[Stored records]
--
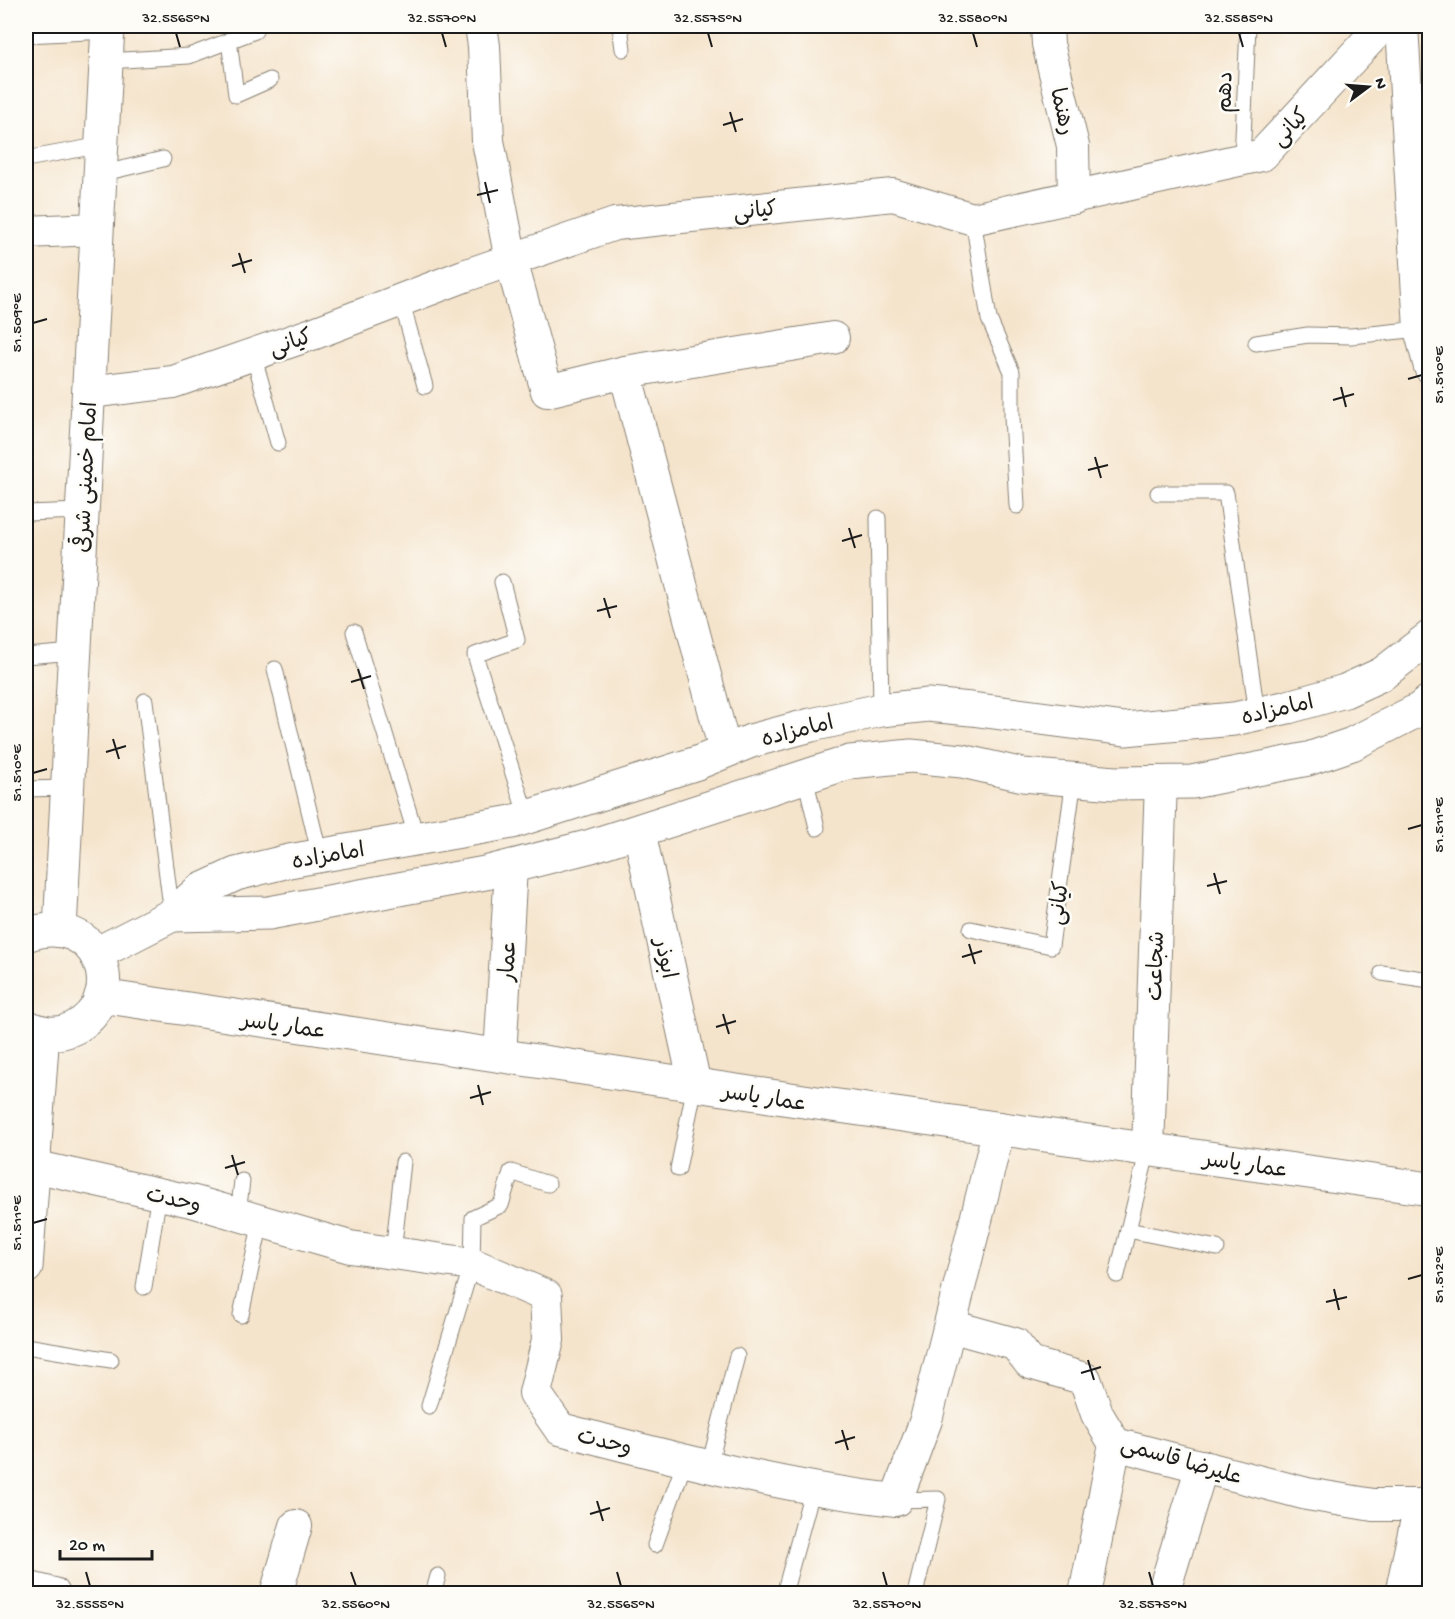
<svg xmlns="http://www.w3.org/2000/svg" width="1455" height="1619" font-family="'Gochi Hand','Playpen Sans Arabic',sans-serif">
<rect width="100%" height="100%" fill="#fdfcf7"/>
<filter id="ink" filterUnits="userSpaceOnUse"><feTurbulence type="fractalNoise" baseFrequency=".0167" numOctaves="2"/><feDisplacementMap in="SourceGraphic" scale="12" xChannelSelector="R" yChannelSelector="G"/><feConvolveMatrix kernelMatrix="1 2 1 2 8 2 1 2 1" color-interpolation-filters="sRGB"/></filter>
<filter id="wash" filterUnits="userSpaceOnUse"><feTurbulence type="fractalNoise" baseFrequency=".008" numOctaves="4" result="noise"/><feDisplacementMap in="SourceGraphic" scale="24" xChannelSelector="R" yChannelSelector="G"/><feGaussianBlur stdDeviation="1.35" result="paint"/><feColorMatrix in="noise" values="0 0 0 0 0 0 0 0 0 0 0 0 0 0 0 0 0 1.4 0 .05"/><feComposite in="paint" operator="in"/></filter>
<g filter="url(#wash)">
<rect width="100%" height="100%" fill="#f5e4cc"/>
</g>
<g filter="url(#ink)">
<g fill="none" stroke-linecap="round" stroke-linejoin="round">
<defs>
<g id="service">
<path d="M620,26L623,49"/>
<path d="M26,35L108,31"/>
<path d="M229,40L236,95L270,80"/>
<path d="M107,61L189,56L255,31L254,26"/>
<path d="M26,159L102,145"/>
<path d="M1242,160L1248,26"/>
<path d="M100,174L163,159"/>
<path d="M973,219L989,319L1012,372V417L1017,506"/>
<path d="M401,300L425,386"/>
<path d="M1256,343L1308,335L1351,336L1420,329"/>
<path d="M253,354L278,443"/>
<path d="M1158,493H1226L1257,714"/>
<path d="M26,513L82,511"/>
<path d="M878,518L881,710"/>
<path d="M502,582L517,640L475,655L527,817"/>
<path d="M354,632L417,839"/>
<path d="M26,656L74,652"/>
<path d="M275,669L320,856"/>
<path d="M145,701L172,915"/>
<path d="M805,777L817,828"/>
<path d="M26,789L67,788"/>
<path d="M971,929L1051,946L1074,779"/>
<path d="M1382,973L1430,980"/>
<path d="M678,1169L695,1085"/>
<path d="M238,1214L242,1181"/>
<path d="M1128,1230L1217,1248"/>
<path d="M393,1253L403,1162"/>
<path d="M1117,1275L1148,1149"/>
<path d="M144,1287L159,1194"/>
<path d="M241,1315L261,1221"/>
<path d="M26,1346L111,1360"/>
<path d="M429,1406L472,1264L473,1218L501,1205L511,1172L548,1184"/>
<path d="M709,1466L737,1356"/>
<path d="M896,1500L938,1499L915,1594"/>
<path d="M655,1545L685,1461"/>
<path d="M433,1594L438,1576"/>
<path d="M784,1594L813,1488"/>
</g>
<g id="minor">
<path d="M481,26L484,46L488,141L511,260L547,391L625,372L833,338"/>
<path d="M1047,26L1048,44L1073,146L1074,198"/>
<path d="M1402,26L1420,329L1430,367"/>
<path d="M26,232L97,229"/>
<path d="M625,372L725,751"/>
<path d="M89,392L173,382L312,334L464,276L615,224L893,195L973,219L1262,155L1382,26"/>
<path d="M639,831L695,1085"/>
<path d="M500,1056L511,867"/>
<path d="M1148,1149L1161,782"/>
<path d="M33,1166L195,1202L350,1247L472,1264L546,1296L548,1340L535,1393L560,1429C671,1457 782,1488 896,1500L926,1420L999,1128"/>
<path d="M950,1326L1015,1344L1030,1363L1085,1379L1097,1414L1115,1444L1307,1494L1373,1505H1430"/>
<path d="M26,1587L54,1594"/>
<path d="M276,1594L296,1526"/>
<path d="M1085,1594L1115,1444"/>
<path d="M1163,1594L1202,1466"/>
<path d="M1401,1594L1420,1505"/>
</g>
<g id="tertiary">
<path d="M172,915L269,913L485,873L591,846L850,762L911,756L962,761L1023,775L1115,783L1192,782L1308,759L1352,744L1420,709L1430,701"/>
<path d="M96,954L172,915L199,891L236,874L289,861L512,822L697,763L751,741L811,725L881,710L928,705L971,709L1125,729L1234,719L1288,707L1345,691L1382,674L1430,637"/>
<path d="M26,1267L43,1032"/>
</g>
<g id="secondary">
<path d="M60,929L108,26"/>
<path d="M26,935C100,908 131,999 74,1028C58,1036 41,1034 26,1026"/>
<path d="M101,996L817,1103L1430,1189"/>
</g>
</defs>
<use href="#service" stroke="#888074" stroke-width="17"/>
<use href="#minor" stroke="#888074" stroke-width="34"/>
<use href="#tertiary" stroke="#888074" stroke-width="35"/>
<use href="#secondary" stroke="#888074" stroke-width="35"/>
<use href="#service" stroke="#fff" stroke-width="15"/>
<use href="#minor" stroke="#fff" stroke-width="32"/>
<use href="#tertiary" stroke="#fff" stroke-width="33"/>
<use href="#secondary" stroke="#fff" stroke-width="33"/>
</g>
</g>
<path fill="none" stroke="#1c1c1c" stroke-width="2" d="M176,33L180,47M442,33L446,47M708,33L712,47M973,33L977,47M1239,33L1243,47M730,112L736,132M723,125L743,119M485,182L490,203M477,195L498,190M239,253L245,273M232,266L252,260M33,323L47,319M1408,379L1422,375M1341,387L1346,407M1333,400L1354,394M1095,457L1101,478M1088,470L1108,465M849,528L855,548M842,541L862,535M604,598L610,618M597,611L617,606M358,669L364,689M351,682L371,676M113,739L119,759M106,752L126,746M33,773L47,769M1408,829L1422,825M1214,873L1220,894M1207,886L1227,881M969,944L975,964M962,957L982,951M723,1014L729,1034M716,1027L736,1021M478,1085L483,1105M470,1098L491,1092M232,1155L238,1175M225,1168L245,1162M33,1223L47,1219M1408,1279L1422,1275M1334,1289L1339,1310M1326,1302L1347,1297M1088,1360L1094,1380M1081,1373L1101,1367M842,1430L848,1450M835,1443L855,1437M597,1501L603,1521M590,1514L610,1508M86,1572L90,1586M351,1572L356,1586M617,1572L621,1586M883,1572L887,1586M1149,1572L1153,1586"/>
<g text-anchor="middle" stroke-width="5" stroke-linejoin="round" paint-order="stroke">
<g font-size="22" fill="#1c1c1c" stroke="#fdfcf7">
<text transform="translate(1223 92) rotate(-88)" y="8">دهم</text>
<text transform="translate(1064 111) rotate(77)" y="8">رهنما</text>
<text transform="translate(1289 126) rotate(-47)" y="8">کیانی</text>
<text transform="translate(755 209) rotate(-6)" y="8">کیانی</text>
<text transform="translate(290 341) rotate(-19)" y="8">کیانی</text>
<text transform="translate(84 477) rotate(-87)" y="8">امام خمینی شرقی</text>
<text transform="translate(1277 708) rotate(-13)" y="8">امامزاده</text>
<text transform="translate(797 729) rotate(-14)" y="8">امامزاده</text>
<text transform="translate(328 854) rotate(-10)" y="8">امامزاده</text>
<text transform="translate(1057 903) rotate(-82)" y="8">کیانی</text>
<text transform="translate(667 958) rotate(78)" y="8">ابوذر</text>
<text transform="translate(506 961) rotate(-87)" y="8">عمار</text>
<text transform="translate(1154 966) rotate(-88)" y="8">شجاعت</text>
<text transform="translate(284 1024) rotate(8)" y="8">عمار یاسر</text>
<text transform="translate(765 1096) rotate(9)" y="8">عمار یاسر</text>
<text transform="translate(1246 1163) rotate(8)" y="8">عمار یاسر</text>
<text transform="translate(174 1198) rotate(13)" y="8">وحدت</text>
<text transform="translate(605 1440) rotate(14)" y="8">وحدت</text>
<text transform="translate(1182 1459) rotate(16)" y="8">علیرضا قاسمی</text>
</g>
</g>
<rect width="1455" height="1619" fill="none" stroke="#fdfcf7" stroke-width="66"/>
<g transform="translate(1368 87) rotate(74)" stroke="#fdfcf7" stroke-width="4.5" paint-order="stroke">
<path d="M0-4.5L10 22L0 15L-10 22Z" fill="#1c1c1c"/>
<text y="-9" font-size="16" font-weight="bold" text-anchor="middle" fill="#1c1c1c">N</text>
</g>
<path d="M60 1550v9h92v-9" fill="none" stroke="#1c1c1c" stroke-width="3"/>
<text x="69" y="1550" font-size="18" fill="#1c1c1c" stroke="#fdfcf7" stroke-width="4.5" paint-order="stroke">20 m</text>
<rect x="33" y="33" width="1389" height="1553" fill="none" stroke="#1c1c1c" stroke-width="2"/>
<g font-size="15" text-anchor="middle" fill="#1c1c1c">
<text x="176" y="22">32.5565°N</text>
<text x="442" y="22">32.5570°N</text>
<text x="708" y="22">32.5575°N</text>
<text x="973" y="22">32.5580°N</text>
<text x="1239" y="22">32.5585°N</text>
<text transform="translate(16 323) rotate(-90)" y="5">51.509°E</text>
<text transform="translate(1438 375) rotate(-90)" y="5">51.510°E</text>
<text transform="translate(16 773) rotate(-90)" y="5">51.510°E</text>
<text transform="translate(1438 825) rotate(-90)" y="5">51.511°E</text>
<text transform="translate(16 1223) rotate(-90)" y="5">51.511°E</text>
<text transform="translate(1438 1275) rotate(-90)" y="5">51.512°E</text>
<text x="90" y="1608">32.5555°N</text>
<text x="356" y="1608">32.5560°N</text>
<text x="621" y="1608">32.5565°N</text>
<text x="887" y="1608">32.5570°N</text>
<text x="1153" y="1608">32.5575°N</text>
</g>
</svg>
--
Work instruction -
Within the records above, each line containing "xChannelSelector" is to be returned.

Your solution -
<filter id="ink" filterUnits="userSpaceOnUse"><feTurbulence type="fractalNoise" baseFrequency=".0167" numOctaves="2"/><feDisplacementMap in="SourceGraphic" scale="12" xChannelSelector="R" yChannelSelector="G"/><feConvolveMatrix kernelMatrix="1 2 1 2 8 2 1 2 1" color-interpolation-filters="sRGB"/></filter>
<filter id="wash" filterUnits="userSpaceOnUse"><feTurbulence type="fractalNoise" baseFrequency=".008" numOctaves="4" result="noise"/><feDisplacementMap in="SourceGraphic" scale="24" xChannelSelector="R" yChannelSelector="G"/><feGaussianBlur stdDeviation="1.35" result="paint"/><feColorMatrix in="noise" values="0 0 0 0 0 0 0 0 0 0 0 0 0 0 0 0 0 1.4 0 .05"/><feComposite in="paint" operator="in"/></filter>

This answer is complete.